René Fasel : "La Suisse est candidate à l'organisation du Championnat du monde 2026."
Keystone

La saison internationale de hockey sur glace en 2020 aura été particulièrement touchée par la pandémie de Covid-19 avec l'immense majorité des rendez-vous annulés, à commencer par le Championnat du monde qui devait avoir lieu en Suisse au mois de mai. Dans une semaine, le Championnat du monde M20 dans la bulle d'Edmonton sonnera comme un petit retour vers la «normalité», alors qu'à Moscou va commencer la Channel One Cup avec 25% de spectateurs dans la patinoire.

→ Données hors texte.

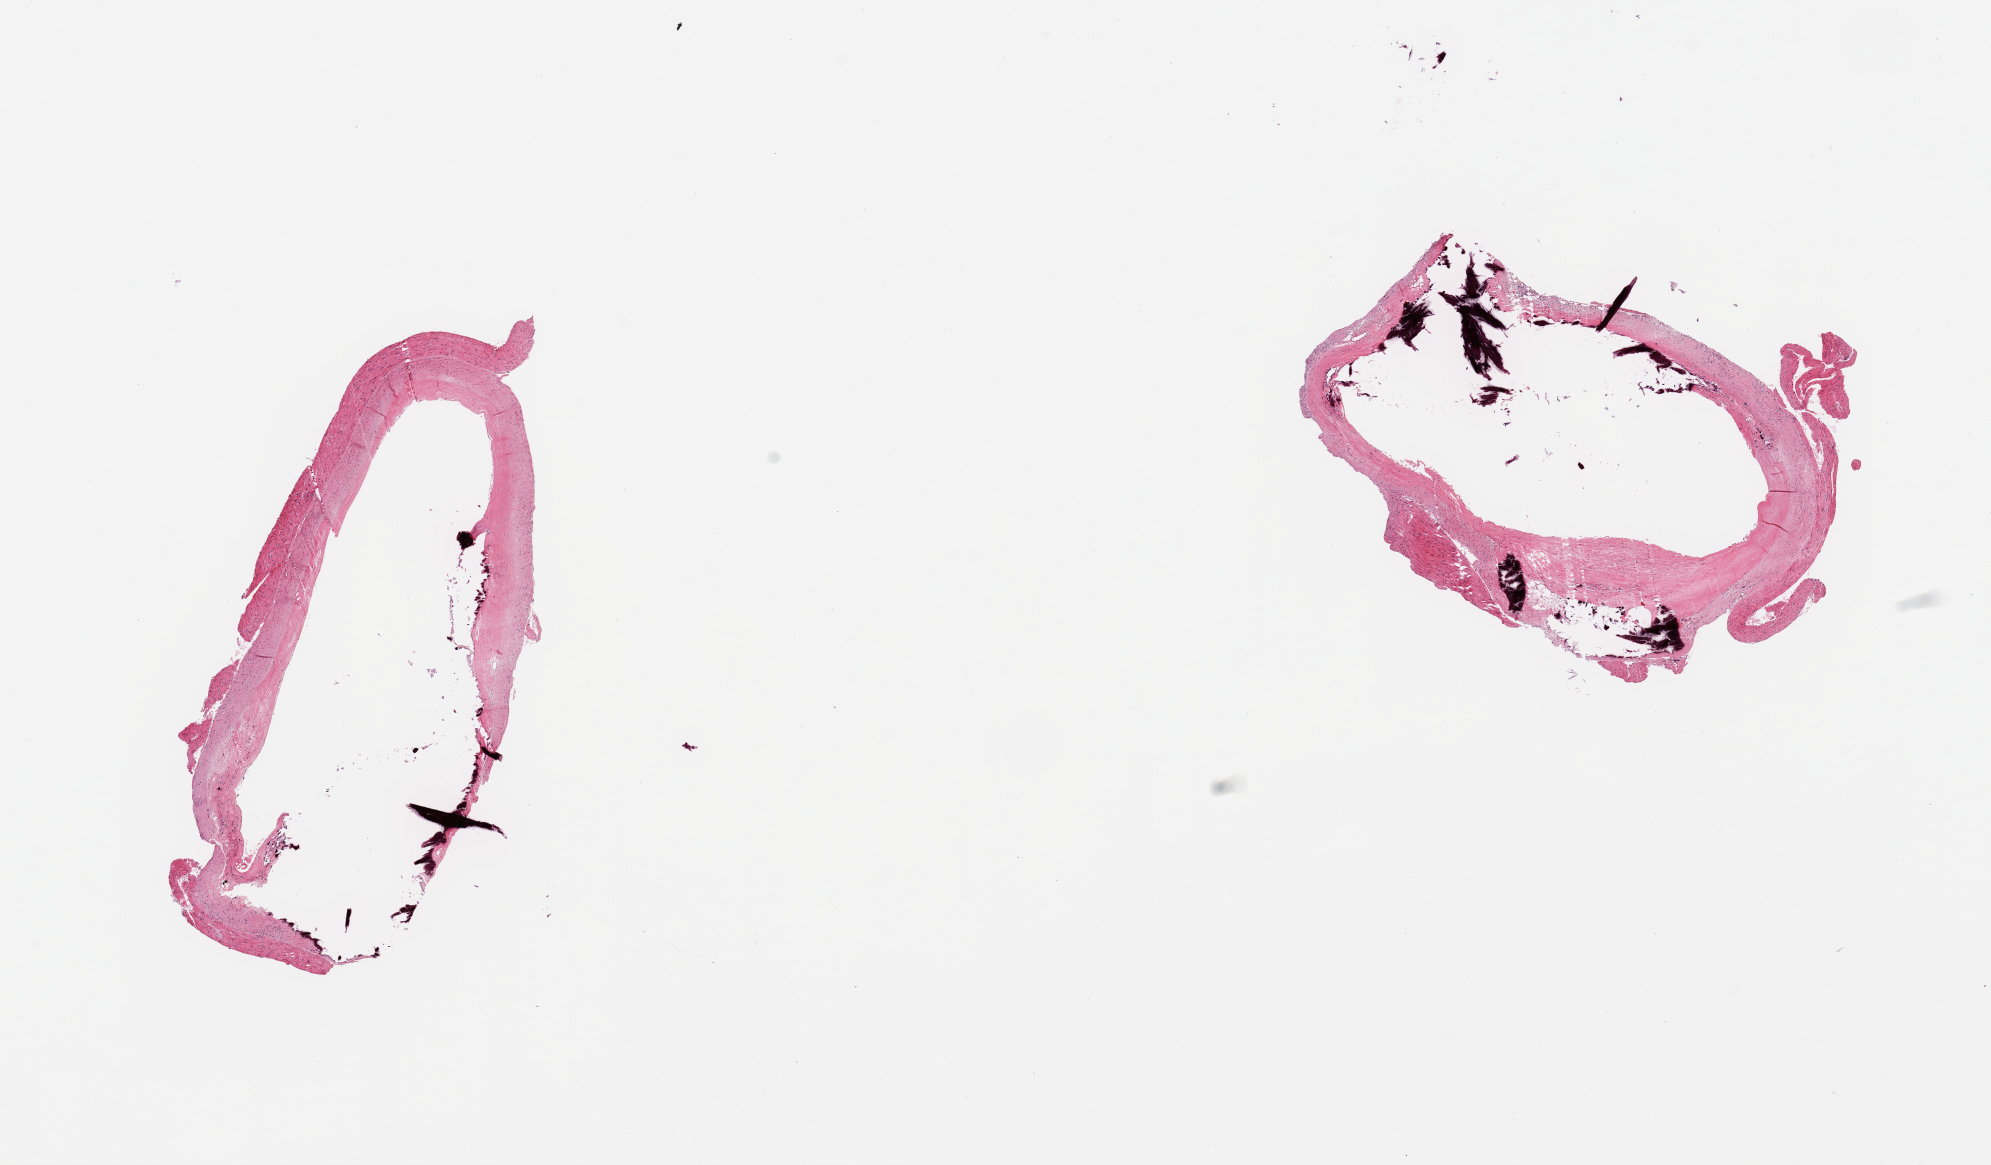
Hematoxylin and eosin (H&E) whole-slide image, brightfield, shown as a low-resolution overview of the whole scanned area (about 15.8 x 9.2 mm, acquisition: 20x scan); PAXgene-fixed, paraffin-embedded tissue; section of coronary artery (target tissue); tissue donor sample. Donor sex: female.
Reviewer comment on this tissue sample: 2 pieces; fragmented, calcific atherosclerosis.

Le président René Fasel a été prolongé d'un an à la tête de l'IIHF, parce qu'en bon capitaine il n'était pas question de quitter le bateau dans des eaux aussi troubles. Le Fribourgeois, touché par le Covid il y a peu mais rétabli, veut que tout se passe bien dans l'Alberta. «On espère pouvoir commencer le 25 décembre avec la Suisse contre la Slovaquie, précise-t-il. C'est une situation compliquée pour tout le monde, mais il y a des règles strictes que l'on doit appliquer pour garantir la sécurité de tous.»

René Fasel fait bien sûr référence à la bulle mise en place au Canada. Un écrin sanitaire utilisé avec succès par la NHL pour terminer sa saison. Mais un investissement colossal de près de 100 millions de dollars.

En 2026 en Suisse?

Le Fribourgeois doit aussi composer avec un Championnat du monde 2021 en sursis. Organisée conjointement par la Lettonie et le Belarus, la prochaine édition n'est pas certaine de se tenir dans le pays dirigé par Alexandre Loukachenko en raison des gros soucis politiques et du rejet du pouvoir actuel par la population. «Nous sommes un peu pris en otage par les politiciens, avance René Fasel. Ils attendent que nous prenions une décision. Les pays font pression parce que la situation est sérieuse et compliquée. Mais selon moi les boycotts apportent peu. J'aimerais vraiment que l'on puisse se rendre là-bas pour discuter avec Loukachenko.»

Au cas où le Belarus se verrait retirer l'organisation, la Russie a manifesté son souhait de la reprendre. Mais le remplacement n'est pas si simple puisque les Russes doivent attendre le verdict du Tribunal Arbitral du Sport concernant le dopage dans le sport russe. Un jugement défavorable priverait le pays de l'organisation de grands évènements internationaux.

En ce qui concerne les JO 2022 et la présence de la NHL, le président de l'IIHF se montre optimiste: «Il y a des détails à régler sur le plan logistique et au niveau des assurances, mais la NHL devrait être présente en 2022 et en 2026. Il faudra toutefois mettre les bouchées doubles quand tout redeviendra normal.»

Quant à l'organisation d'un Championnat du monde en Suisse, le Fribourgeois espère bien que 2026 sera la bonne année: «La Suisse est candidate. C'est d'ailleurs l'unique candidature. Et connaissant le fair-play de nos membres, je vois mal un pays tenter sa chance vu ce qui s'est passé cette année.»